Toei declara o fim do anime como produto exclusivo do Japão

25 de May de 2026 Publicado | Traducido del español

O diretor geral da Toei Animation, Asama Yosuke, abalou os alicerces da indústria durante o Festival de Cannes. Sua declaração é clara: a era do anime como produto exclusivamente japonês terminou. A Toei, o estúdio por trás de gigantes como Dragon Ball e One Piece, agora planeja criar obras enraizadas em culturas locais junto a criadores de todo o mundo, desafiando a definição tradicional de uma animação que durante décadas foi identificada com o Japão, seus sistemas e tradições.

Transformação global do estúdio Toei Animation, animador japonês entregando um cel tradicional a um criador não japonês em uma estação de trabalho moderna, monitores duplos mostrando um esboço do personagem Dragon Ball ao lado de um novo design de personagem culturalmente distinto, linhas de movimento conectando ambas as telas, mesa digitalizadora com caneta em ação, estilo fotorrealista cinematográfico, iluminação de estúdio quente, equipe criativa internacional visível ao fundo, livros de referência espalhados de várias culturas, cabos de rede brilhantes ligando Tóquio a outras cidades do mundo, sombras e realces dramáticos, ferramentas de animação e interfaces de software ultra detalhadas, ilustração técnica com texturas realistas

A produção globalizada e seus novos padrões técnicos 🌍

Essa virada implica uma mudança nos fluxos de trabalho tradicionais. A Toei precisará adaptar seus pipelines de produção para integrar equipes internacionais, o que exige plataformas de colaboração remota e padronização de assets. O uso de ferramentas como Toon Boom Harmony ou Unreal Engine para pré-visualização pode facilitar a coordenação. No entanto, o desafio técnico está em manter a consistência visual que define o anime, com seus ritmos de animação limitada e expressividade facial, enquanto incorpora sensibilidades artísticas de outras regiões, desde o traço europeu até a narrativa visual latino-americana.
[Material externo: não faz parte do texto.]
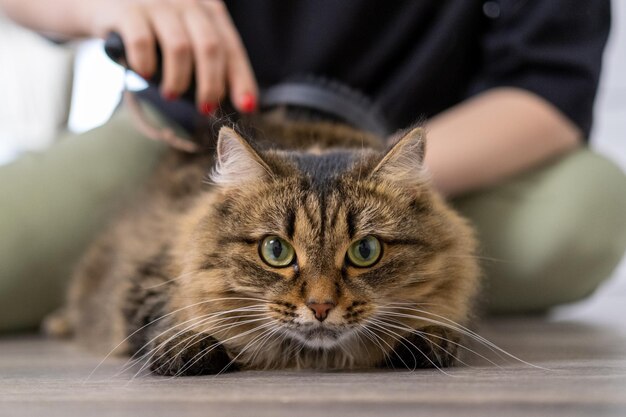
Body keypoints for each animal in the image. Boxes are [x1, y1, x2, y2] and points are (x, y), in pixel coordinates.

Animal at [45, 113, 478, 374]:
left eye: (365, 251)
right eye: (276, 251)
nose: (321, 307)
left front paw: (428, 338)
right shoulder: (148, 279)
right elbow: (170, 321)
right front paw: (185, 345)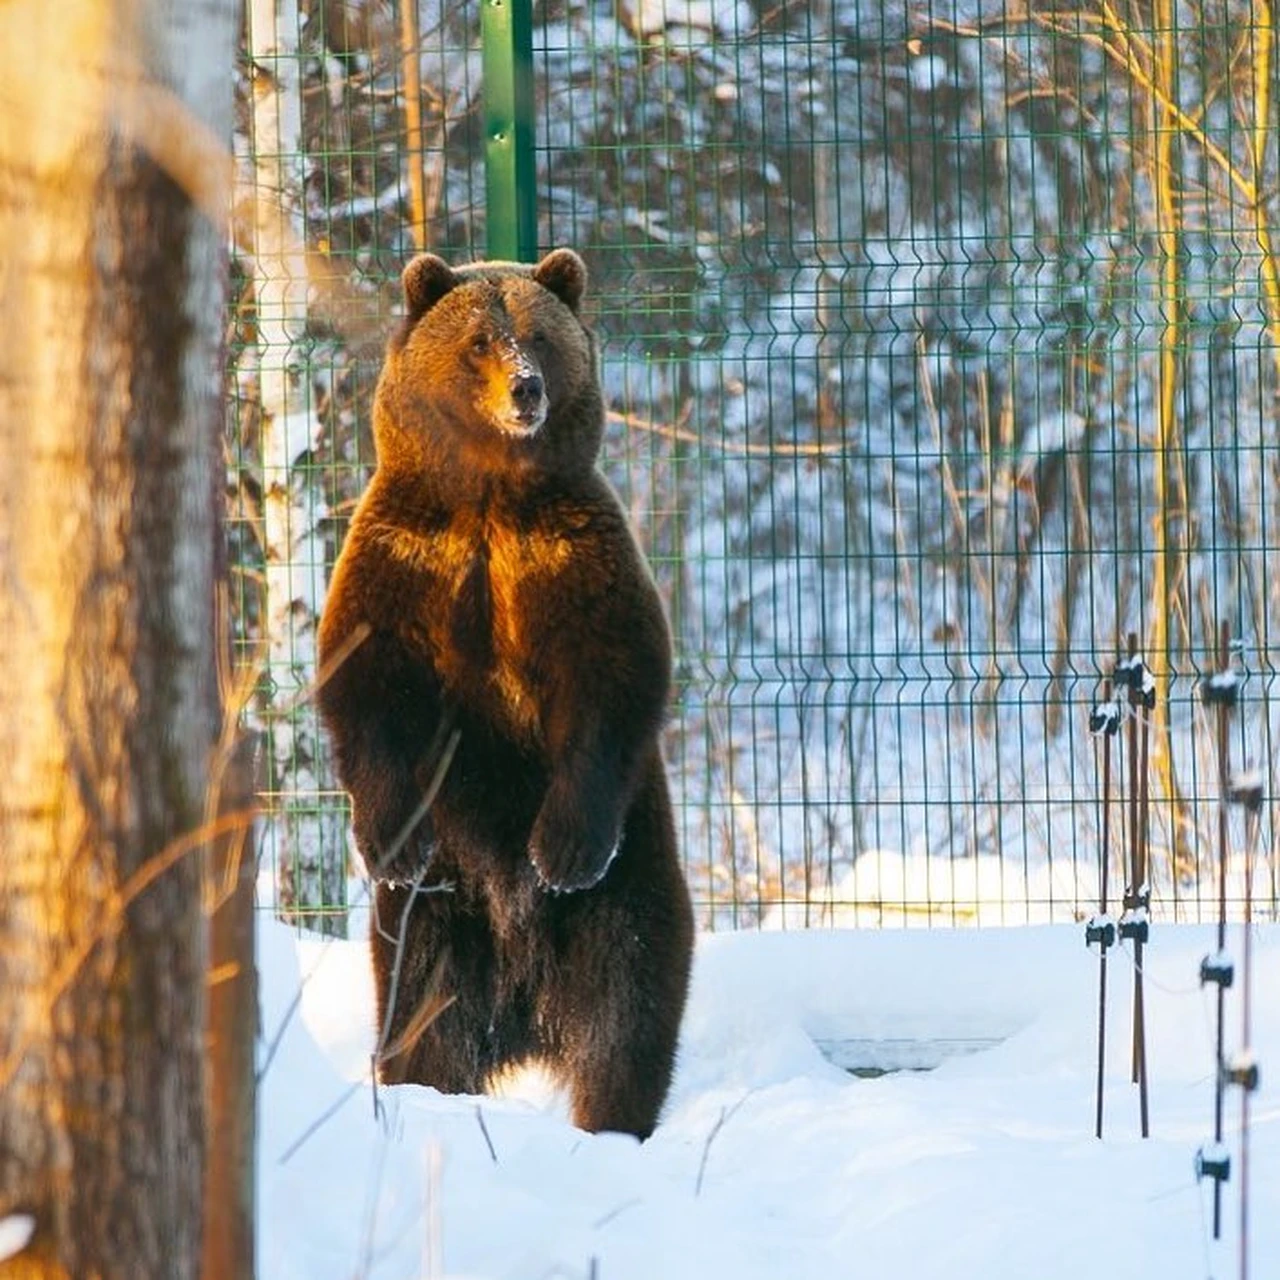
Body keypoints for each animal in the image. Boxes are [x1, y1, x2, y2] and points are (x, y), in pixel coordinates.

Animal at [316, 249, 696, 1141]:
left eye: (539, 337)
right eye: (480, 340)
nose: (525, 388)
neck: (488, 496)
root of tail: (527, 1010)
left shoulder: (570, 558)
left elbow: (612, 681)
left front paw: (560, 851)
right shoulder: (408, 559)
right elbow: (364, 686)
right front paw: (393, 838)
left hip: (632, 880)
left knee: (627, 1009)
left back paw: (611, 1121)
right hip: (437, 918)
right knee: (423, 1013)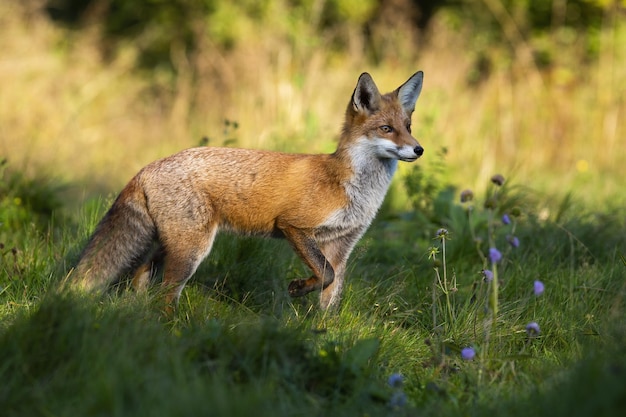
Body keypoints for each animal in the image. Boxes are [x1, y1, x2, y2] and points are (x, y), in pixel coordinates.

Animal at [69, 71, 424, 310]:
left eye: (408, 128)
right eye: (386, 129)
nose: (419, 149)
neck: (352, 188)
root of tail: (148, 166)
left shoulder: (341, 246)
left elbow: (330, 296)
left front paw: (321, 339)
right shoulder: (294, 226)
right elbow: (324, 276)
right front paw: (297, 289)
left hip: (164, 245)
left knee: (141, 280)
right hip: (191, 251)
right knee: (166, 294)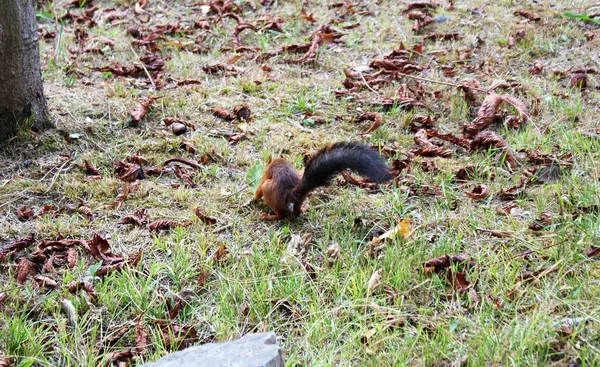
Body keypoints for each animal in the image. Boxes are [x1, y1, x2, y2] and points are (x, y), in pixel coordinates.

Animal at [250, 142, 394, 220]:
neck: (274, 162)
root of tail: (291, 192)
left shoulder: (265, 177)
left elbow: (258, 190)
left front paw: (252, 199)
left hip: (269, 189)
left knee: (282, 214)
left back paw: (269, 217)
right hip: (300, 194)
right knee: (296, 209)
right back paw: (302, 209)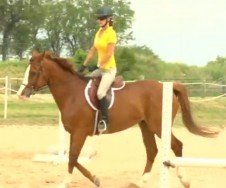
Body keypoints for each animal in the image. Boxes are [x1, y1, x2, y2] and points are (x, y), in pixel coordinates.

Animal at [18, 50, 219, 187]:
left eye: (34, 72)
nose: (21, 94)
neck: (71, 93)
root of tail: (167, 86)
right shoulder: (77, 134)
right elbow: (73, 158)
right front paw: (95, 179)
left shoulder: (79, 133)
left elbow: (73, 157)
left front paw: (65, 182)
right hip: (145, 125)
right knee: (152, 150)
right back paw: (140, 182)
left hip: (158, 125)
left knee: (176, 145)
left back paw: (184, 180)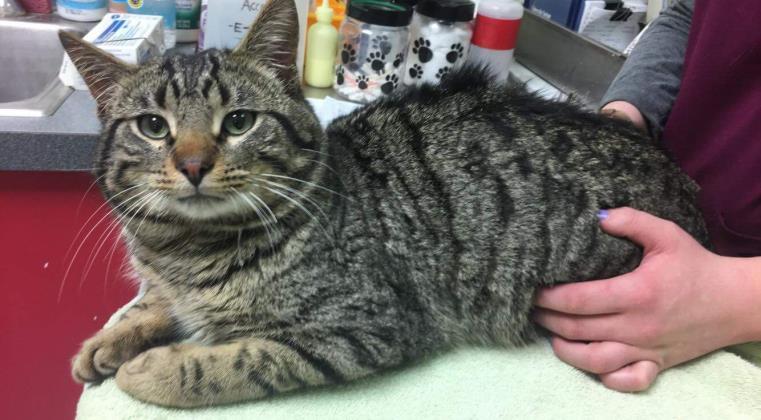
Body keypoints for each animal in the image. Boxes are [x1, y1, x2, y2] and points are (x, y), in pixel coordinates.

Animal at [58, 0, 708, 408]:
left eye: (239, 121)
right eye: (152, 127)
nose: (193, 165)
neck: (187, 252)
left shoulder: (366, 326)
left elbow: (242, 360)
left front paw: (159, 367)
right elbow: (157, 304)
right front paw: (111, 340)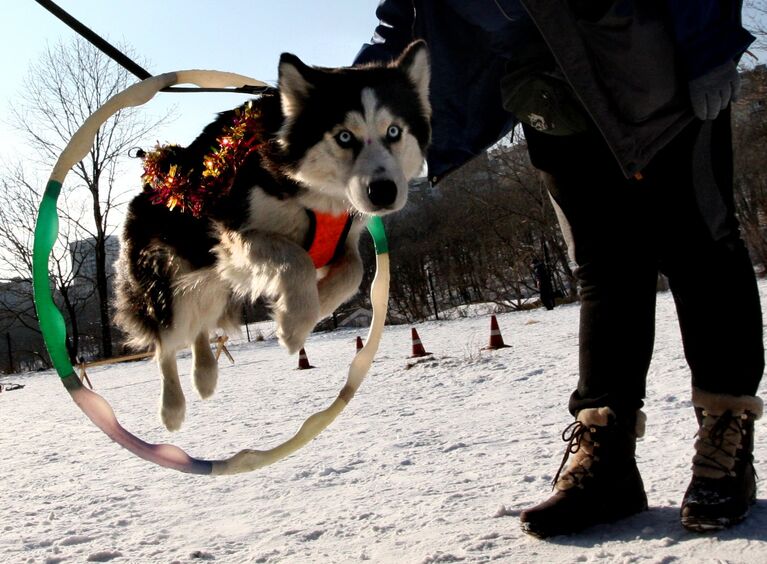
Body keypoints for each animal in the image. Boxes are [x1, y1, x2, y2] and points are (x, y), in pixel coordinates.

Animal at [114, 41, 432, 432]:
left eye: (394, 132)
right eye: (344, 136)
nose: (384, 192)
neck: (316, 193)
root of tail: (157, 176)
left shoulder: (344, 236)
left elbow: (353, 271)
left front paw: (312, 306)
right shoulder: (234, 234)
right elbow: (296, 258)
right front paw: (293, 325)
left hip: (212, 284)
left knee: (199, 324)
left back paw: (205, 374)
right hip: (168, 283)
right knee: (166, 341)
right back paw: (171, 407)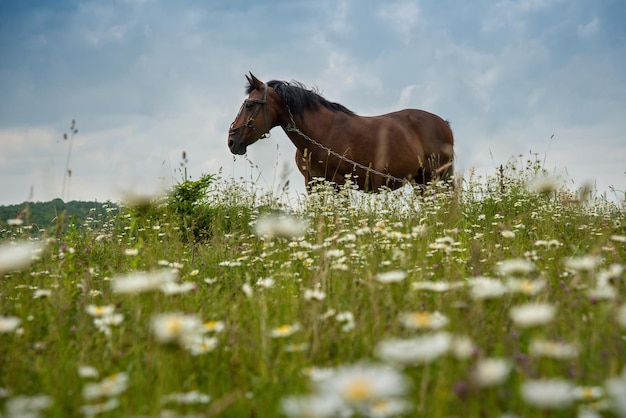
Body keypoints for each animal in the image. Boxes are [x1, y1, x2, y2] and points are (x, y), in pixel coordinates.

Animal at [227, 72, 450, 193]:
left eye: (249, 105)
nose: (231, 140)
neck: (320, 134)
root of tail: (444, 123)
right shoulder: (313, 183)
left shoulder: (339, 184)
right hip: (421, 181)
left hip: (435, 178)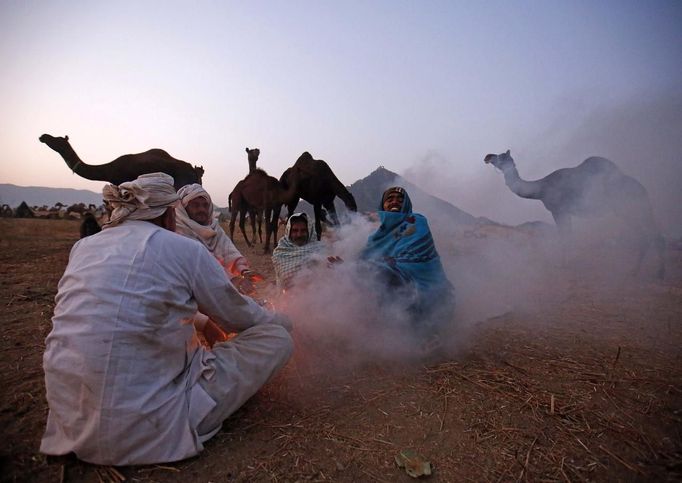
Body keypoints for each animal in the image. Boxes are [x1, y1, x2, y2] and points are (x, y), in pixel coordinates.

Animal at [484, 151, 664, 280]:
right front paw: (567, 262)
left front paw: (562, 264)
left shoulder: (559, 210)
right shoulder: (565, 212)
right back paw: (652, 272)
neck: (541, 188)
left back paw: (640, 272)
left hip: (626, 209)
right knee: (654, 234)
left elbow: (565, 237)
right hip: (638, 209)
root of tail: (643, 190)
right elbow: (569, 236)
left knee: (646, 235)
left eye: (501, 156)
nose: (488, 156)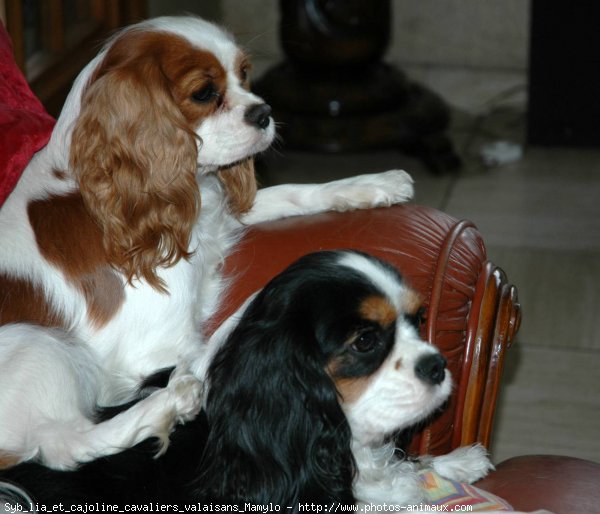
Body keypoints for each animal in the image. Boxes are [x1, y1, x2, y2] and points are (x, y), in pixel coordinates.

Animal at [0, 17, 412, 468]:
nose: (264, 112)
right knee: (63, 444)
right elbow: (225, 338)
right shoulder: (155, 349)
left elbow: (289, 193)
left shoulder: (218, 215)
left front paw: (373, 184)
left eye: (244, 75)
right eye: (203, 93)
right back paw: (168, 401)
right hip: (40, 345)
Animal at [0, 250, 492, 506]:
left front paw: (458, 461)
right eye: (366, 341)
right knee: (62, 443)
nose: (437, 365)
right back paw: (170, 401)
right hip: (41, 348)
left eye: (419, 318)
Adeus ao anime 100% nipônico, olá ao anime com sotaque 🎨

Ou seja, agora um estúdio francês poderá fazer um episódio de One Piece onde o Luffy come um croissant em vez de arroz. A Toei diz que quer obras enraizadas em culturas locais, o que soa bonito até você imaginar o Goku fazendo ioga na Índia ou a Sailor Moon usando um kimono espanhol de flamenca. O verdadeiro desafio não será técnico, mas sim explicar a um fã de longa data que sua série favorita pode ser animada por uma equipe no Brasil. Mas, enquanto não colocarem reggaeton na transformação do Super Saiyajin, tudo bem.